Magazine Nouvelles

Si c’est un homme

Publié le 15 septembre 2010 par Cameron

   J’avais lu Primo Levi il y a longtemps, et je me suis décidée à le reprendre cet été. Ce fut une expérience déstabilisante. Est-ce parce qu’au fil des années, les fictions ayant pour thème la déportation se multiplient  ? Est-ce parce qu’il nous semble avoir entendu et « compris » pire depuis que le sujet abonde au cinéma et à la télévision ? Ma relecture m’a perturbée, car en fait de plongée, je suis restée aussi froide et distanciée que le narrateur lui-même. Je parle bien sûr d’abord de Si c’est un homme, mais le même phénomène s’est reproduit pour les textes suivants, avec en plus la légère lassitude qu’engendre l’accumulation. Primo Levi a évidemment conçu son ouvrage comme un témoignage, dans lequel il souhaitait dire ce qui se passait sous ses yeux sans en retrancher l’horreur ni y ajouter un jugement que chacun de nous pouvait se forger seul. Il s’est replacé dans la situation d’alors, celle d’un homme qui ne comprenait pas ce qui se passait et ne pouvait décrire que ce dont il était témoin. C’est la contrainte principale de son récit, et précisément celle qui m’a amenée à le rejeter cette fois-ci. Je l’ai donc lu froidement, avec un certain calme, avec peut-être, disons-le, de l’indifférence.

   Et j’en suis encore stupéfaite. Il m’a fallu admettre, sans doute, que le poids des mots avait fondu. Que la portée du témoignage de Primo Levi s’amoindrissait, non pas à cause de la distance temporelle, mais par l’accumulation de récits, fictions ou non, qui lui ont succédé. On n’en fait pas forcément plus, mais on émotionnalise ce que Primo Levi avait voulu sec et direct. On investit. C’est la grandeur de la fiction, me semble-t-il de finir par appuyer davantage que le simple témoignage, car c’est ce supplément d’impact, cet angle renforcé de pénétration des consciences, qui fera durer. Mais cela pose, ou me pose, une question morale, que je décompose en deux segments différents et indissociables. La question de la vérité nue, tout d’abord, qu’on aimerait tant considérer comme définitive, se suffisant à elle-même, comme si en fait exactitude valait efficacité. La question de l’impact des images, ensuite, images nées des mots ou images au sens propre, dans la création inconsciente de la grille de réflexion que nous appliquons à ces événements terrifiants.
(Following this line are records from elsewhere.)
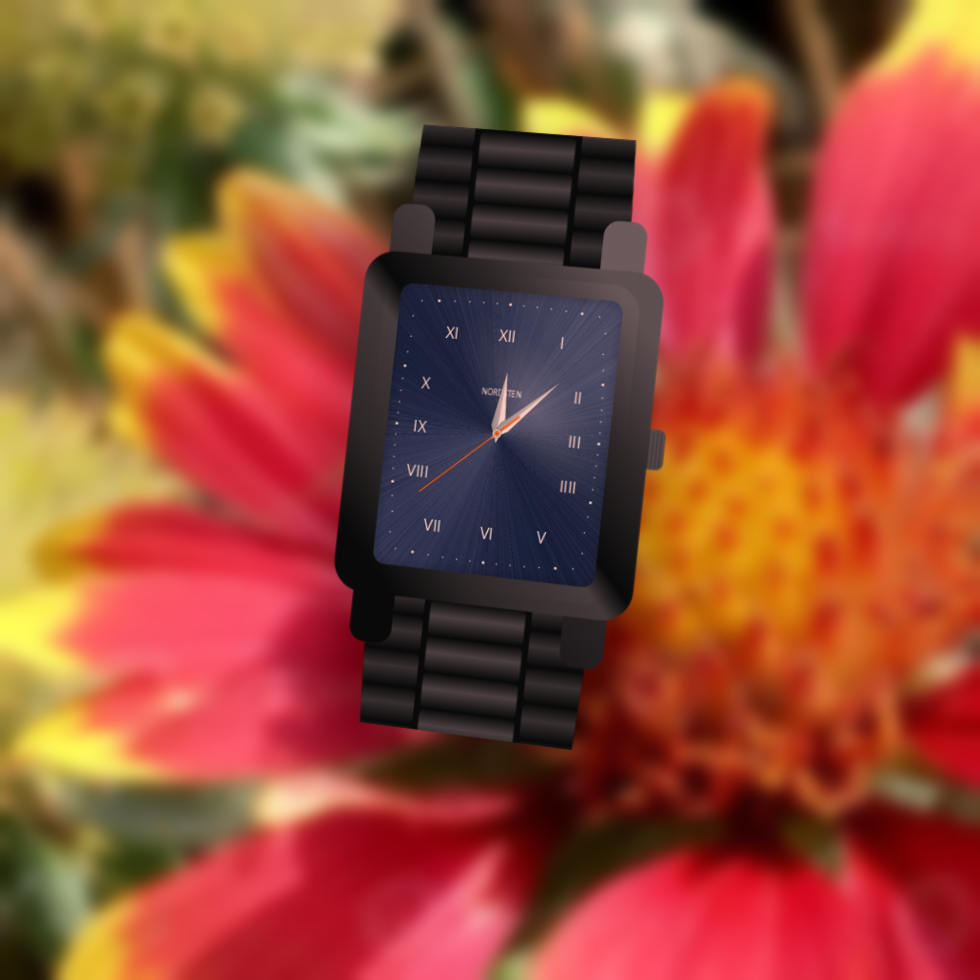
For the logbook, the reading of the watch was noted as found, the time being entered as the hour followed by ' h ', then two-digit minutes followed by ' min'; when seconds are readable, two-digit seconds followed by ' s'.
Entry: 12 h 07 min 38 s
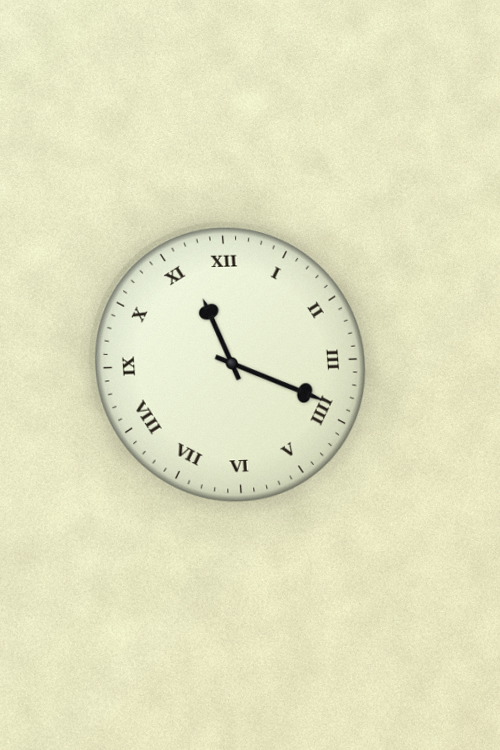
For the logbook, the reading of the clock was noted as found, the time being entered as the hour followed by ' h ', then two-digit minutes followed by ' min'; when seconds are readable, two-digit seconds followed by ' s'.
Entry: 11 h 19 min
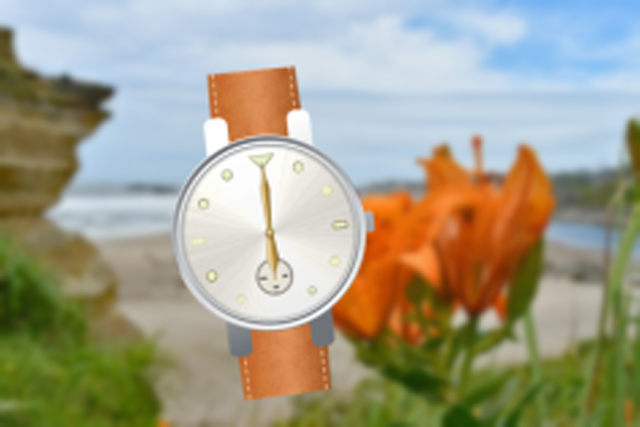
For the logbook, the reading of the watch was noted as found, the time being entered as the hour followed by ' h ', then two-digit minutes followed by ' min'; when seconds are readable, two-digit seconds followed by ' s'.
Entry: 6 h 00 min
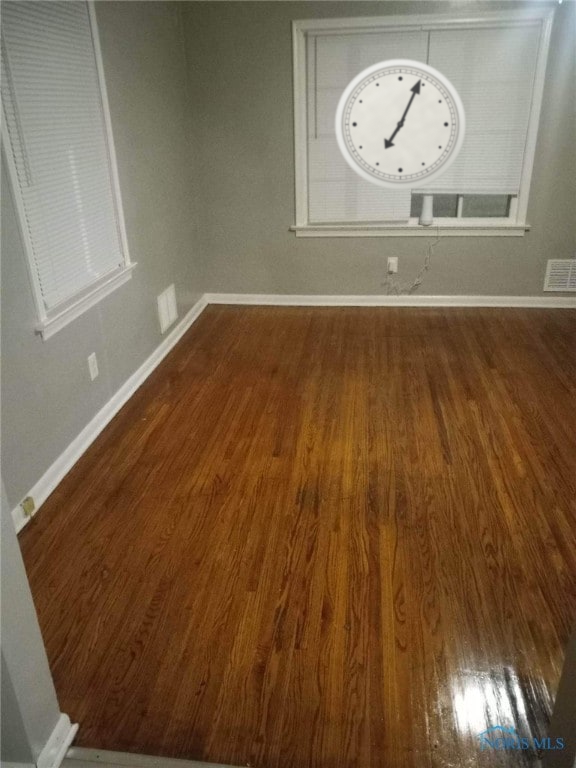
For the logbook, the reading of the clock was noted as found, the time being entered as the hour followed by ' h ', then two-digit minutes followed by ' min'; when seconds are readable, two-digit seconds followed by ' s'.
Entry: 7 h 04 min
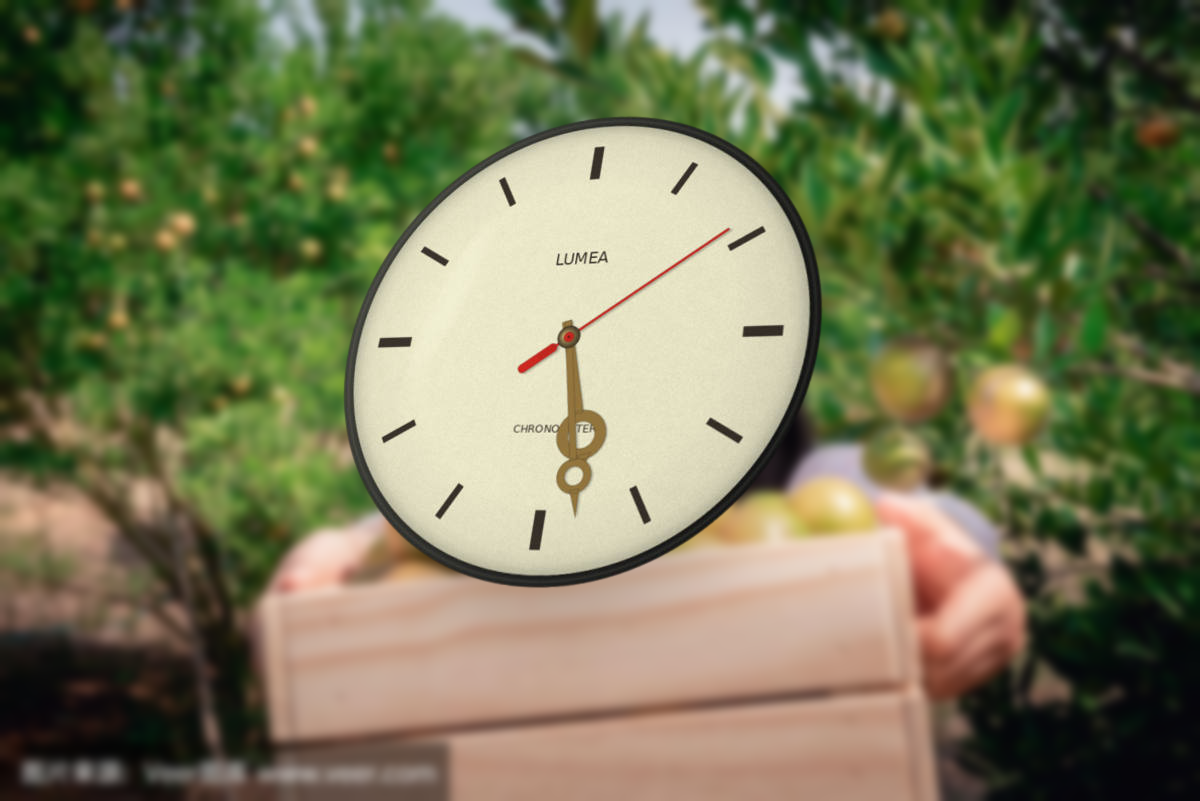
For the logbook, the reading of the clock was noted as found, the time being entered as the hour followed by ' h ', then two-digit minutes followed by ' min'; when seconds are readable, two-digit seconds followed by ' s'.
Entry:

Primo Levi est-il en-deçà de la vérité ? Ou est-ce moi, lectrice d’aujourd’hui, qui ne parvient pas à faire abstraction de ce que l’image, le cinéma, la fiction, m’ont appris à considérer comme juste ? Entendons-nous bien, tous les récits sur la déportation ne peuvent que suggérer l’horreur, pas la rendre réel le ; je pense d’ailleurs que ceci s’applique en fait à toute expérience humaine, par nature incommunicable. Et l’incompréhension du déroulement des événements est, dans le livre de Primo Levi, ce qui me paraît le plus… sensible, perceptible, autrement dit le mieux transmis. Mais je ne peux pas m’empêcher de me demander aujourd’hui quel fardeau représente pour nous qui ne l’avons pas connue la représentation de la déportation. De combien d’images sommes-nous nourris ? De quoi sont faits les mots qui la rapportent, et jusqu’où perdront-ils leur poids de vérité ? L’art comme seule possibilité de transmission, l’art comme destruction  du réel, comment se fait la balance ? Je ne sais pas. Primo Levi cet été ne m’a pas permis de répondre à cette question.